BEGIN Record extracts

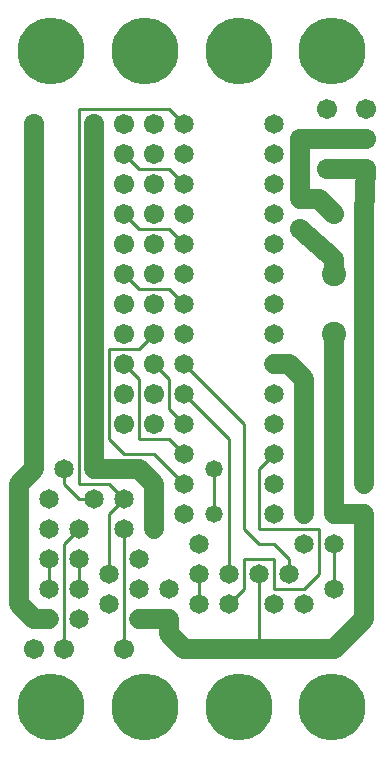
<source format=gtl>
%MOIN*%
%FSLAX25Y25*%
G04 D10 used for Character Trace; *
G04     Circle (OD=.01000) (No hole)*
G04 D11 used for Power Trace; *
G04     Circle (OD=.06700) (No hole)*
G04 D12 used for Signal Trace; *
G04     Circle (OD=.01100) (No hole)*
G04 D13 used for Via; *
G04     Circle (OD=.05800) (Round. Hole ID=.02800)*
G04 D14 used for Component hole; *
G04     Circle (OD=.06500) (Round. Hole ID=.03500)*
G04 D15 used for Component hole; *
G04     Circle (OD=.06700) (Round. Hole ID=.04300)*
G04 D16 used for Component hole; *
G04     Circle (OD=.08100) (Round. Hole ID=.05100)*
G04 D17 used for Component hole; *
G04     Circle (OD=.08900) (Round. Hole ID=.05900)*
G04 D18 used for Component hole; *
G04     Circle (OD=.11300) (Round. Hole ID=.08300)*
G04 D19 used for Component hole; *
G04     Circle (OD=.16000) (Round. Hole ID=.13000)*
G04 D20 used for Component hole; *
G04     Circle (OD=.18300) (Round. Hole ID=.15300)*
G04 D21 used for Component hole; *
G04     Circle (OD=.22291) (Round. Hole ID=.19291)*
%ADD10C,.01000*%
%ADD11C,.06700*%
%ADD12C,.01100*%
%ADD13C,.05800*%
%ADD14C,.06500*%
%ADD15C,.06700*%
%ADD16C,.08100*%
%ADD17C,.08900*%
%ADD18C,.11300*%
%ADD19C,.16000*%
%ADD20C,.18300*%
%ADD21C,.22291*%
%IPPOS*%
%LPD*%
G90*X0Y0D02*D21*X15625Y15625D03*D15*              
X20000Y35000D03*D12*Y70000D01*X25000Y75000D01*D14*
D03*X15000Y85000D03*Y65000D03*D12*Y55000D01*D14*  
D03*X25000Y45000D03*Y65000D03*D12*Y55000D01*D14*  
D03*X15000Y45000D03*D11*X10000D01*X5000Y50000D01* 
Y90000D01*X10000Y95000D01*D14*D03*D11*Y110000D01* 
D15*D03*D11*Y120000D01*D15*D03*D11*Y130000D01*D15*
D03*D11*Y140000D01*D15*D03*D11*Y150000D01*D15*D03*
D11*Y160000D01*D15*D03*D11*Y170000D01*D15*D03*D11*
Y180000D01*D15*D03*D11*Y190000D01*D15*D03*D11*    
Y200000D01*D15*D03*D11*Y210000D01*D15*D03*D12*    
X25000Y90000D02*Y215000D01*Y90000D02*X35000D01*   
X40000Y85000D01*D14*D03*D12*X35000Y80000D01*      
Y60000D01*D14*D03*X45000Y55000D03*X35000Y50000D03*
X45000Y65000D03*X50000Y75000D03*D11*Y90000D01*    
X45000Y95000D01*X40000D01*D14*D03*D11*X30000D01*  
D14*D03*D11*Y110000D01*D15*D03*D11*Y120000D01*D15*
D03*D11*Y130000D01*D15*D03*D11*Y140000D01*D15*D03*
D11*Y150000D01*D15*D03*D11*Y160000D01*D15*D03*D11*
Y170000D01*D15*D03*D11*Y180000D01*D15*D03*D11*    
Y190000D01*D15*D03*D11*Y200000D01*D15*D03*D11*    
Y210000D01*D15*D03*D12*X25000Y215000D02*X55000D01*
X60000Y210000D01*D14*D03*D15*X50000Y200000D03*    
Y210000D03*D14*X60000Y200000D03*D12*              
X45000Y195000D02*X55000D01*X60000Y190000D01*D14*  
D03*D15*X50000Y180000D03*Y190000D03*D14*          
X60000Y180000D03*D12*X45000Y175000D02*X55000D01*  
X60000Y170000D01*D14*D03*D15*X50000Y160000D03*    
Y170000D03*D14*X60000Y160000D03*D12*              
X45000Y155000D02*X55000D01*X60000Y150000D01*D14*  
D03*D15*X50000Y140000D03*D12*X45000Y135000D01*    
X35000D01*Y105000D01*X40000Y100000D01*X50000D01*  
X60000Y90000D01*D14*D03*D13*X70000Y80000D03*D12*  
Y95000D01*D13*D03*D12*X75000Y60000D02*Y105000D01* 
D14*Y60000D03*D12*Y50000D02*X80000Y55000D01*D14*  
X75000Y50000D03*D12*X80000Y55000D02*Y65000D01*    
X90000D01*Y55000D01*X100000D01*X105000Y60000D01*  
Y75000D01*X85000D01*Y95000D01*X90000Y100000D01*   
D14*D03*D15*X100000Y110000D03*D11*Y80000D01*D14*  
D03*X110000Y70000D03*D12*Y55000D01*D14*D03*D11*   
Y35000D02*X120000Y45000D01*X85000Y35000D02*       
X110000D01*X60000D02*X85000D01*D15*X60000D03*D11* 
X55000Y40000D01*Y45000D01*D14*D03*D11*X45000D01*  
D13*D03*D14*X55000Y55000D03*D15*X40000Y35000D03*  
D12*Y75000D01*D14*D03*X30000Y85000D03*D12*        
X25000D01*X20000Y90000D01*Y95000D01*D14*D03*      
X15000Y75000D03*D15*X40000Y110000D03*Y120000D03*  
D12*X45000Y105000D02*X55000D01*X60000Y100000D01*  
D14*D03*D15*X50000Y110000D03*D14*X60000D03*D12*   
X55000Y115000D01*Y125000D01*X50000Y130000D01*D15* 
D03*D12*X45000Y105000D02*Y125000D01*D14*          
X60000Y120000D03*D12*X75000Y105000D01*            
X80000Y75000D02*Y110000D01*X85000Y70000D02*       
X80000Y75000D01*X85000Y70000D02*X90000D01*        
X95000Y65000D01*Y60000D01*D14*D03*                
X100000Y70000D03*X90000Y50000D03*X85000Y60000D03* 
D12*Y35000D01*D14*X100000Y50000D03*X65000D03*D12* 
Y60000D01*D14*D03*Y70000D03*X60000Y80000D03*      
X90000D03*Y90000D03*D21*X109375Y15625D03*         
X46875D03*X78125D03*D11*X110000Y80000D02*         
X120000D01*D14*D03*D11*Y55000D01*D14*D03*D11*     
Y45000D01*X110000Y80000D02*Y90000D01*D14*D03*D11* 
Y100000D01*D15*D03*D11*Y120000D01*D15*D03*D11*    
Y140000D01*D16*D03*D11*X100000Y110000D02*         
Y125000D01*D14*X90000Y120000D03*Y110000D03*D11*   
X100000Y125000D02*X95000Y130000D01*X90000D01*D14* 
D03*Y140000D03*D12*X80000Y110000D02*              
X60000Y130000D01*D14*D03*D15*X50000Y120000D03*D14*
X60000Y140000D03*D12*X45000Y125000D02*            
X40000Y130000D01*D15*D03*Y140000D03*              
X50000Y150000D03*X40000D03*D12*X45000Y155000D02*  
X40000Y160000D01*D15*D03*Y170000D03*D12*          
X45000Y175000D02*X40000Y180000D01*D15*D03*        
Y190000D03*D12*X45000Y195000D02*X40000Y200000D01* 
D15*D03*Y210000D03*D21*X46875Y234375D03*X15625D03*
X78125D03*D14*X90000Y150000D03*Y160000D03*        
Y170000D03*Y180000D03*Y190000D03*Y200000D03*      
Y210000D03*D15*X98500Y175000D03*D11*              
X110000Y165000D01*Y160000D01*D16*D03*D15*         
X120000Y180000D03*D11*Y110000D01*D15*D03*D11*     
Y100000D01*D15*D03*D11*Y90000D01*D14*D03*D11*     
Y180000D02*X120500Y195000D01*D15*D03*D11*         
X107500D01*D15*D03*X120500Y205000D03*D11*         
X107500D01*D15*D03*D11*X98500D01*D15*D03*D11*     
Y185000D01*D13*D03*D11*X105000D01*                
X110000Y180000D01*D15*D03*X120500Y215000D03*      
X107500D03*D21*X109375Y234375D03*D15*             
X10000Y35000D03*M02*                              

</source>
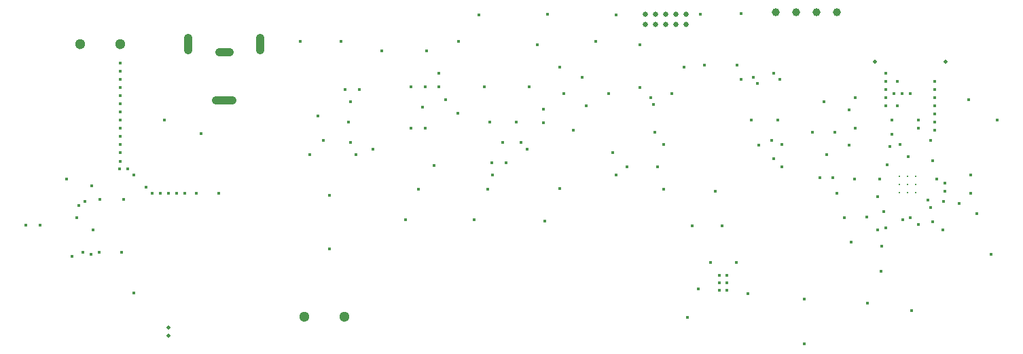
<source format=gbr>
%TF.GenerationSoftware,KiCad,Pcbnew,5.0.2-5.0.2*%
%TF.CreationDate,2019-03-08T22:42:46+01:00*%
%TF.ProjectId,motherboard,6d6f7468-6572-4626-9f61-72642e6b6963,rev?*%
%TF.SameCoordinates,Original*%
%TF.FileFunction,Plated,1,4,PTH,Mixed*%
%TF.FilePolarity,Positive*%
%FSLAX46Y46*%
G04 Gerber Fmt 4.6, Leading zero omitted, Abs format (unit mm)*
G04 Created by KiCad (PCBNEW 5.0.2-5.0.2) date Fri 08 Mar 2019 10:42:46 PM CET*
%MOMM*%
%LPD*%
G01*
G04 APERTURE LIST*
%TA.AperFunction,ComponentDrill*%
%ADD10C,0.200000*%
%TD*%
%TA.AperFunction,ViaDrill*%
%ADD11C,0.400000*%
%TD*%
%TA.AperFunction,ComponentDrill*%
%ADD12C,0.460000*%
%TD*%
%TA.AperFunction,ComponentDrill*%
%ADD13C,0.500000*%
%TD*%
%TA.AperFunction,ComponentDrill*%
%ADD14C,0.650000*%
%TD*%
%TA.AperFunction,Slot*%
%ADD15C,1.000000*%
%TD*%
%TA.AperFunction,ComponentDrill*%
%ADD16C,1.000000*%
%TD*%
%TA.AperFunction,ComponentDrill*%
%ADD17C,1.300000*%
%TD*%
G04 APERTURE END LIST*
D10*
%TO.C,U4*%
X174180000Y-101544000D03*
X174180000Y-102544000D03*
X174180000Y-103544000D03*
X175180000Y-101544000D03*
X175180000Y-102544000D03*
X175180000Y-103544000D03*
X176180000Y-101544000D03*
X176180000Y-102544000D03*
X176180000Y-103544000D03*
%TD*%
D11*
X65278000Y-107583024D03*
X67055982Y-107583000D03*
X70358000Y-101854000D03*
X70996044Y-111506000D03*
X71628002Y-106680000D03*
X71882000Y-105156000D03*
X72390000Y-110998000D03*
X72644000Y-104648000D03*
X73406000Y-111252000D03*
X73502957Y-102711210D03*
X73660000Y-108204000D03*
X74422000Y-110998000D03*
X74458500Y-104394000D03*
X76962000Y-100584000D03*
X77000000Y-87376000D03*
X77000000Y-88392000D03*
X77000000Y-89408000D03*
X77000000Y-90424000D03*
X77000000Y-91440000D03*
X77000000Y-92456000D03*
X77000000Y-93472000D03*
X77000000Y-94488000D03*
X77000000Y-95504000D03*
X77000000Y-96520000D03*
X77000000Y-97536000D03*
X77000000Y-98552000D03*
X77000000Y-99606000D03*
X77216000Y-110991610D03*
X77433500Y-104394016D03*
X77978000Y-100584000D03*
X78740000Y-101346000D03*
X78740000Y-116078000D03*
X80264000Y-102870000D03*
X81026000Y-103632000D03*
X82042000Y-103632000D03*
X82550000Y-94482026D03*
X83058000Y-103632000D03*
X84074000Y-103632000D03*
X85090000Y-103632000D03*
X86484022Y-103632000D03*
X87122000Y-96153000D03*
X89283980Y-103632000D03*
X99460000Y-84655018D03*
X100656146Y-98785072D03*
X101681162Y-93959072D03*
X102302178Y-97007072D03*
X103124000Y-103835200D03*
X103124000Y-110540812D03*
X104540000Y-84654962D03*
X105043000Y-90678000D03*
X105491162Y-94721072D03*
X105745162Y-92181072D03*
X105745162Y-97261072D03*
X106366148Y-98785058D03*
X106793000Y-90678022D03*
X108539162Y-98136071D03*
X109601000Y-85852000D03*
X112587500Y-106934000D03*
X113284000Y-90297000D03*
X113298000Y-95504000D03*
X114170000Y-103124000D03*
X114689500Y-92837000D03*
X115062000Y-90297000D03*
X115062000Y-95504000D03*
X115189000Y-85852000D03*
X116124500Y-100122500D03*
X116713000Y-88646000D03*
X116713000Y-90297000D03*
X117602000Y-91898500D03*
X119126000Y-93599000D03*
X119190000Y-84655020D03*
X121158000Y-106934000D03*
X121730000Y-81344998D03*
X122428000Y-90297000D03*
X122806000Y-103124000D03*
X123077000Y-94742000D03*
X123331000Y-99822000D03*
X123444000Y-101346000D03*
X124714000Y-97282000D03*
X125081000Y-99822000D03*
X126379000Y-94742000D03*
X127000000Y-97282000D03*
X127762000Y-98157000D03*
X128016000Y-90297000D03*
X129032000Y-85090000D03*
X129794000Y-93105000D03*
X129794000Y-94855000D03*
X129963084Y-107077902D03*
X130302000Y-81280000D03*
X131799604Y-103013902D03*
X131826000Y-87884000D03*
X132328000Y-91185972D03*
X133490980Y-95758000D03*
X134620000Y-89154000D03*
X135128000Y-92710000D03*
X136270000Y-84655000D03*
X137928022Y-91186000D03*
X138430000Y-98552000D03*
X138797000Y-101345962D03*
X138810000Y-81345028D03*
X140208000Y-100330000D03*
X141758957Y-85081228D03*
X141758963Y-90387238D03*
X143191096Y-91644391D03*
X143454107Y-92506789D03*
X143622974Y-96012000D03*
X144018000Y-100330000D03*
X144780000Y-97536000D03*
X144780000Y-103123990D03*
X145796000Y-91186000D03*
X147320000Y-87884000D03*
X147763497Y-119092064D03*
X148336000Y-107696000D03*
X149098000Y-115570000D03*
X149352000Y-81280000D03*
X149860000Y-87630000D03*
X150622000Y-112268000D03*
X151220064Y-103378002D03*
X151737311Y-113859664D03*
X151737311Y-114824864D03*
X151737311Y-115739264D03*
X152048566Y-107647489D03*
X152600911Y-113859664D03*
X152651711Y-114824864D03*
X152651711Y-115739264D03*
X153831511Y-112234080D03*
X153924000Y-87630000D03*
X154432000Y-81148972D03*
X154432000Y-89408000D03*
X155242529Y-116185064D03*
X155702000Y-94488000D03*
X155956000Y-89154000D03*
X156467503Y-89896474D03*
X156636534Y-97631210D03*
X158242000Y-97028000D03*
X158496000Y-88646000D03*
X158496000Y-99314000D03*
X159004000Y-94488000D03*
X159258000Y-89408000D03*
X159512000Y-97536000D03*
X159512000Y-100330000D03*
X162305994Y-122434000D03*
X162306000Y-116833970D03*
X163322000Y-96012000D03*
X164243019Y-101713000D03*
X164733000Y-92202000D03*
X165100000Y-98806000D03*
X165862000Y-101713000D03*
X166116000Y-96012000D03*
X166370000Y-103632000D03*
X167273015Y-106680015D03*
X167894000Y-93218000D03*
X167894000Y-97631210D03*
X168148000Y-109727992D03*
X168567155Y-101854000D03*
X168656000Y-91694000D03*
X168656000Y-95504000D03*
X170101097Y-106601097D03*
X170180000Y-117348000D03*
X171450000Y-108204000D03*
X171471077Y-104032021D03*
X171697643Y-101824856D03*
X171889561Y-113334646D03*
X171958000Y-110236000D03*
X172212000Y-105918000D03*
X172466000Y-88646000D03*
X172466000Y-89662000D03*
X172466000Y-90678000D03*
X172466000Y-91694000D03*
X172466000Y-92710000D03*
X172466000Y-107950014D03*
X172612021Y-100060256D03*
X172974000Y-97790000D03*
X173228000Y-94488000D03*
X173228000Y-96266000D03*
X173482000Y-91186000D03*
X173876974Y-89662000D03*
X173876998Y-92710000D03*
X174244000Y-97536000D03*
X174498000Y-91186000D03*
X174589093Y-106907234D03*
X175260000Y-99060000D03*
X175514000Y-91186000D03*
X175514006Y-106679994D03*
X175699573Y-118264668D03*
X176530000Y-94488000D03*
X176530000Y-95504000D03*
X176532094Y-107555616D03*
X177655000Y-104435602D03*
X178054000Y-97028000D03*
X178054000Y-105410000D03*
X178308000Y-99568000D03*
X178308000Y-107188000D03*
X178562000Y-89662000D03*
X178562000Y-90678000D03*
X178562000Y-91694000D03*
X178562000Y-92710000D03*
X178562000Y-93726000D03*
X178562000Y-94742000D03*
X178562000Y-95758000D03*
X178816000Y-101853956D03*
X179578000Y-108204000D03*
X179623534Y-104602466D03*
X179832000Y-102362000D03*
X179832000Y-103345255D03*
X181610000Y-104902000D03*
X182748998Y-91948000D03*
X182992970Y-101346000D03*
X182993000Y-103632000D03*
X183783024Y-106172000D03*
X185533000Y-111252012D03*
X186313000Y-94488000D03*
D12*
%TO.C,J4*%
X171120000Y-87220000D03*
X179880000Y-87220000D03*
D13*
%TO.C,TH1*%
X83058000Y-120396000D03*
X83058000Y-121396000D03*
D14*
%TO.C,J7*%
X142494000Y-81230000D03*
X142494000Y-82500000D03*
X143764000Y-81230000D03*
X143764000Y-82500000D03*
X145034000Y-81230000D03*
X145034000Y-82500000D03*
X146304000Y-81230000D03*
X146304000Y-82500000D03*
X147574000Y-81230000D03*
X147574000Y-82500000D03*
D15*
%TO.C,J2*%
X85500000Y-84250000D02*
X85500000Y-85750000D01*
X89350000Y-86000000D02*
X90650000Y-86000000D01*
X89000000Y-92000000D02*
X91000000Y-92000000D01*
X94500000Y-84250000D02*
X94500000Y-85750000D01*
D16*
%TO.C,J3*%
X158750000Y-81026000D03*
X161290000Y-81026000D03*
X163830000Y-81026000D03*
X166370000Y-81026000D03*
D17*
%TO.C,J5*%
X100000000Y-119000000D03*
X105000000Y-119000000D03*
%TO.C,J1*%
X72000000Y-85000000D03*
X77000000Y-85000000D03*
M02*

</source>
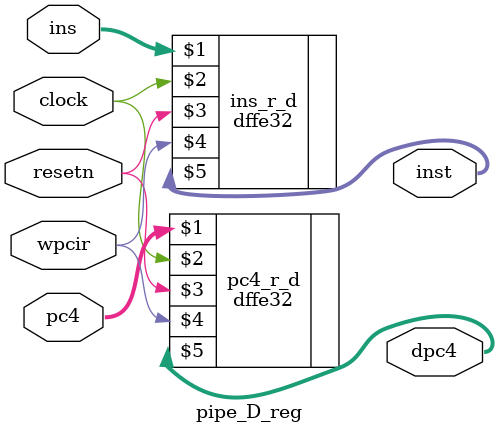
<source format=v>
module pipe_D_reg(pc4, ins, wpcir, clock, resetn, dpc4, inst);
	input  [31:0] pc4, ins;
	input         wpcir, clock, resetn;
	output [31:0] dpc4, inst;

	dffe32 pc4_r_d(pc4, clock, resetn, wpcir, dpc4);
	dffe32 ins_r_d(ins, clock, resetn, wpcir, inst);
endmodule

</source>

END Record extracts

Work request: Keep both end lines and retype everything in the records above from the line containing "X77978000Y-100584000D03*" through the line containing "X104540000Y-84654962D03*", exactly, with nothing else.

Solution to this task:
X77978000Y-100584000D03*
X78740000Y-101346000D03*
X78740000Y-116078000D03*
X80264000Y-102870000D03*
X81026000Y-103632000D03*
X82042000Y-103632000D03*
X82550000Y-94482026D03*
X83058000Y-103632000D03*
X84074000Y-103632000D03*
X85090000Y-103632000D03*
X86484022Y-103632000D03*
X87122000Y-96153000D03*
X89283980Y-103632000D03*
X99460000Y-84655018D03*
X100656146Y-98785072D03*
X101681162Y-93959072D03*
X102302178Y-97007072D03*
X103124000Y-103835200D03*
X103124000Y-110540812D03*
X104540000Y-84654962D03*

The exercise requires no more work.